As Google’s AI drops gender labels like 'man', 'woman', Microsoft, IBM under great pressure

Technology
As Google’s AI drops gender labels like 'man', 'woman', Microsoft, IBM under great pressure
Gender rights campaigns have forced tech companies developing artificial intelligence such a Google to drop gender labels in images of individuals, and instead utilize the term ‘person’. Following Google’s announcement on compliance the other day, Microsoft, IBM and Amazon are actually under great pressure to also tweak how AI labels photographs of people.

Admitting it was extremely hard to recognize the gender of a person by appearance, Google said its image classification service Cloud Vision API would stop categorising persons under gender labels. 

“Google's move sends a note that design choices could be changed. With technology it really is easy to think some things can't be changed or are inevitable. This is not necessarily true,” AI expert Joy Buolamwini, a computer scientist at MIT, was quoted as saying by Business Insider.

The report said Buolamwini had a primary influence on Google’s decision.

"I would encourage all companies including the types we've audited to reexamine the identity labels they are employing as demographic markers,” Buolamwini said referring to Amazon's Rekognition, IBM's Watson, and Microsoft's Azure facial recognition, amongst others that she examined in her research published in 2018.

The findings showed that the AI tools employed by Microsoft and IBM were much more likely to misidentify the gender of dark-skinned women.
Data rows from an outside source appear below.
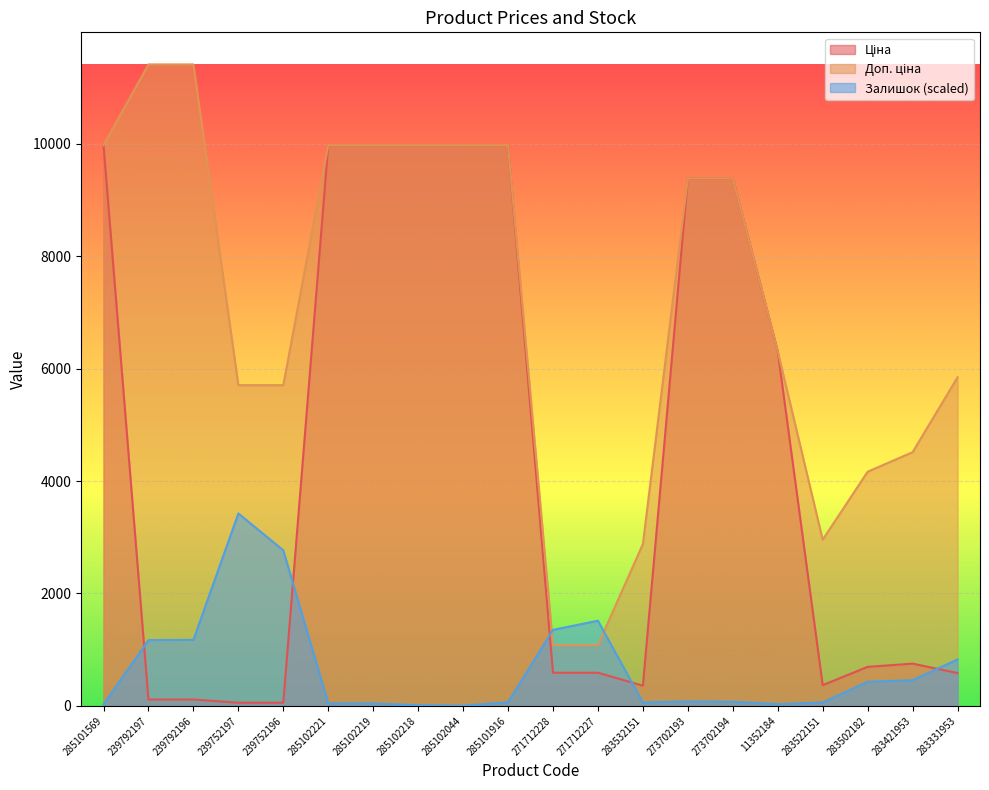

Does the chart display data point markers on the line(s)?

No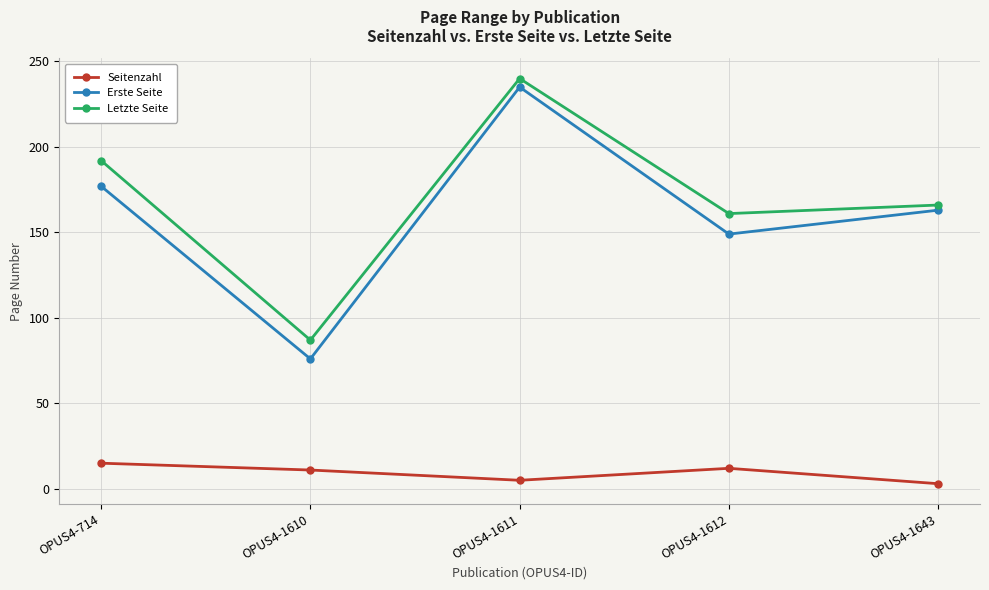

How many distinct data groups are displayed?

3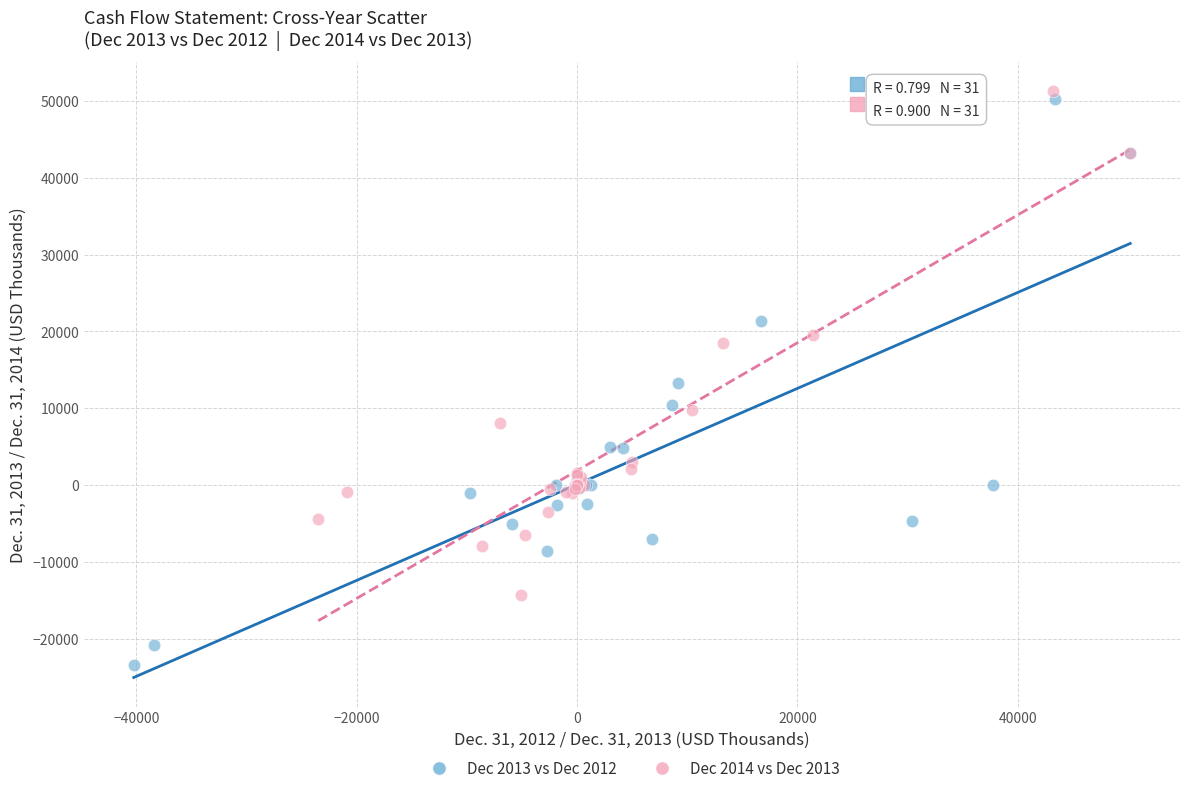

What are all the series names shown in the legend?

Dec 2013 vs Dec 2012, Dec 2014 vs Dec 2013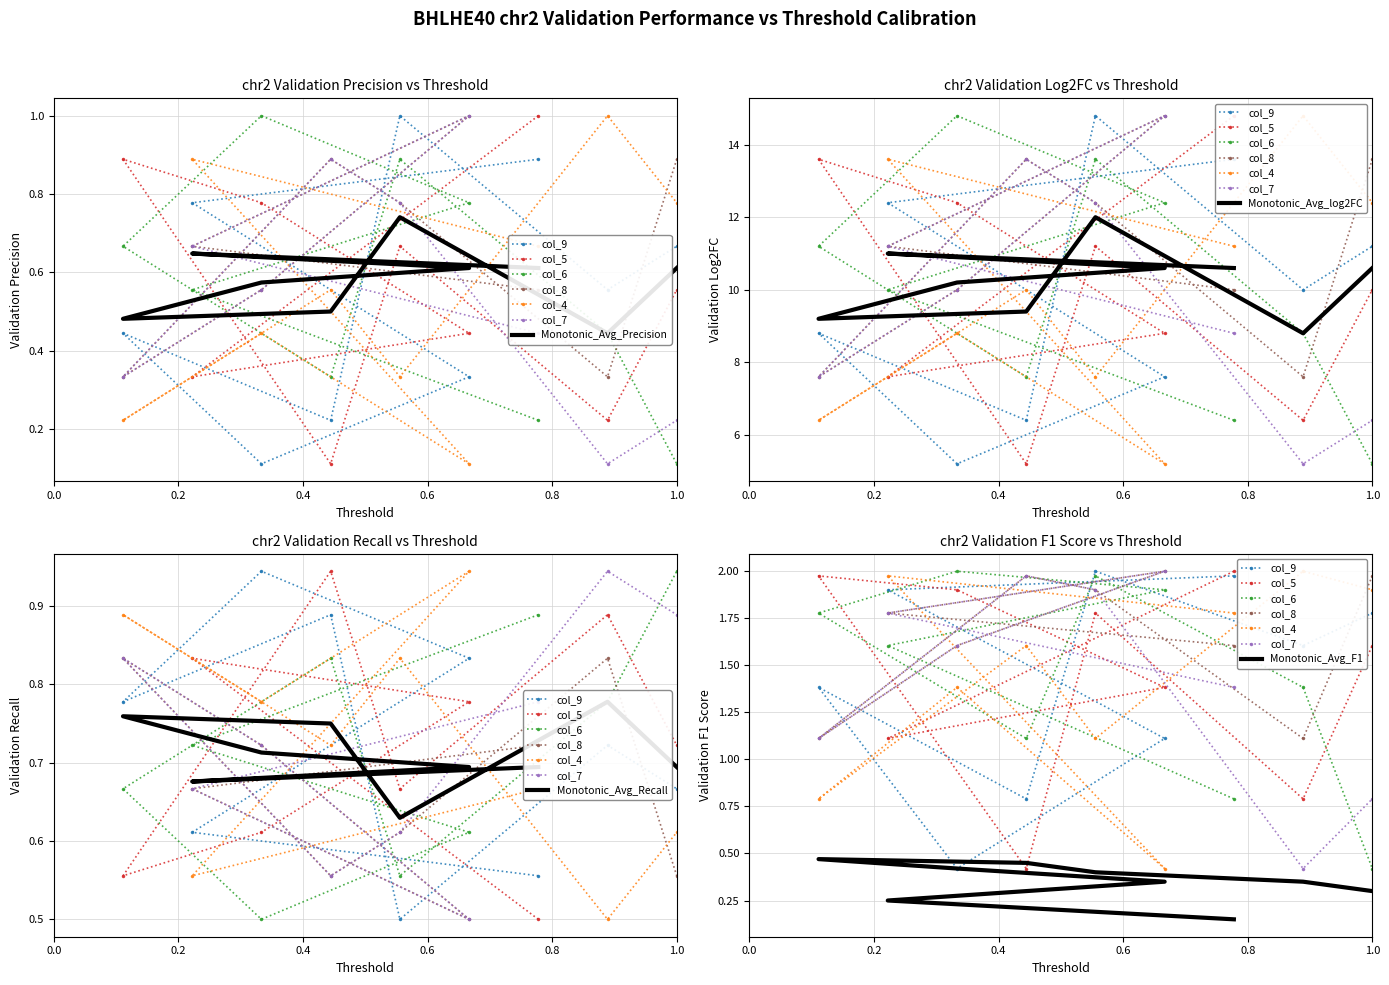

At how many categories does at least one series exceed 1?

9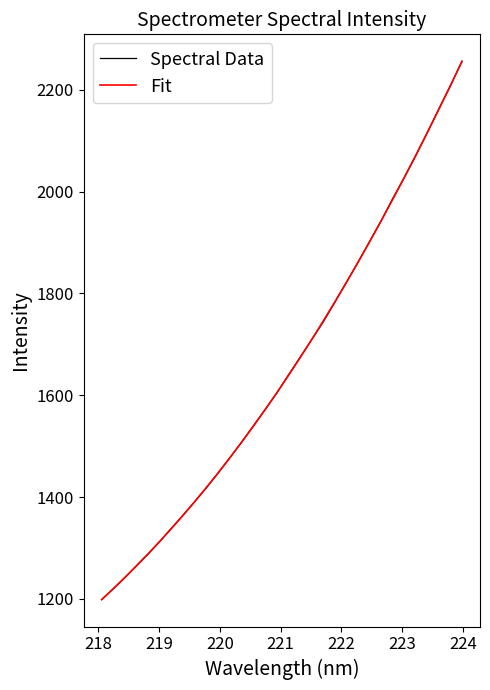

How many categories are shown in the chart?

32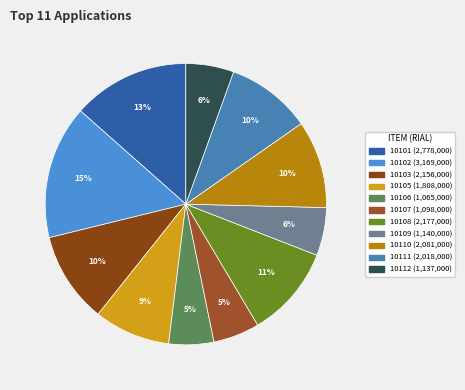

To the nearest percent, what is the average slice percentage?

9%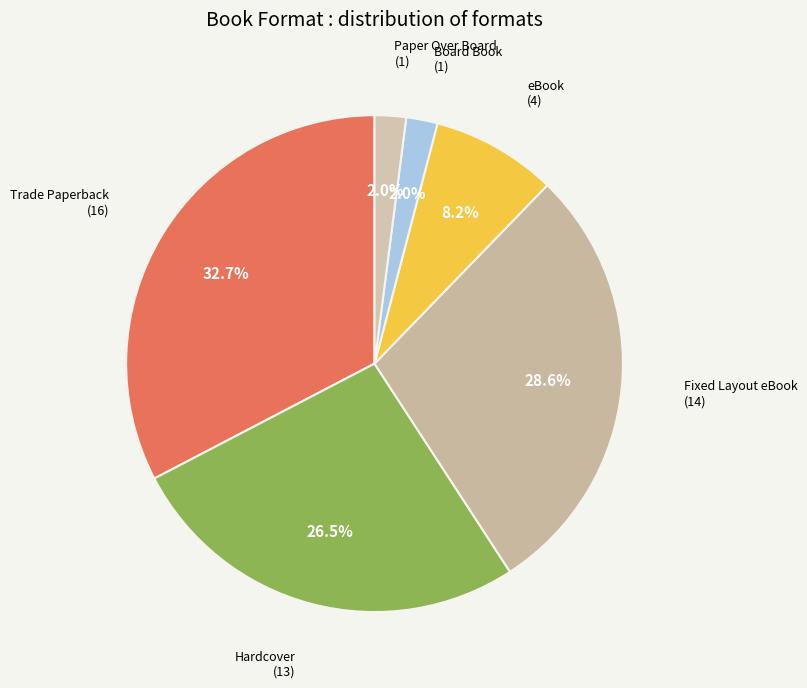

Does eBook account for over 50% of the chart?

No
This also brought into focus labelling by race, class and disability.

Another argument is that at the same time when one chooses to belong to a certain gender, AI should never box them into pre-set classifications. “All classification tags on humans ought to be opt-in, consensual, and revokable," associate professor of MIT Sasha Constanza-Chock was quoted as saying by Business Insider.

Giving a good example, she said transgender Uber drivers were being locked out of the ride-hailing software because their appearance no longer matched images on record.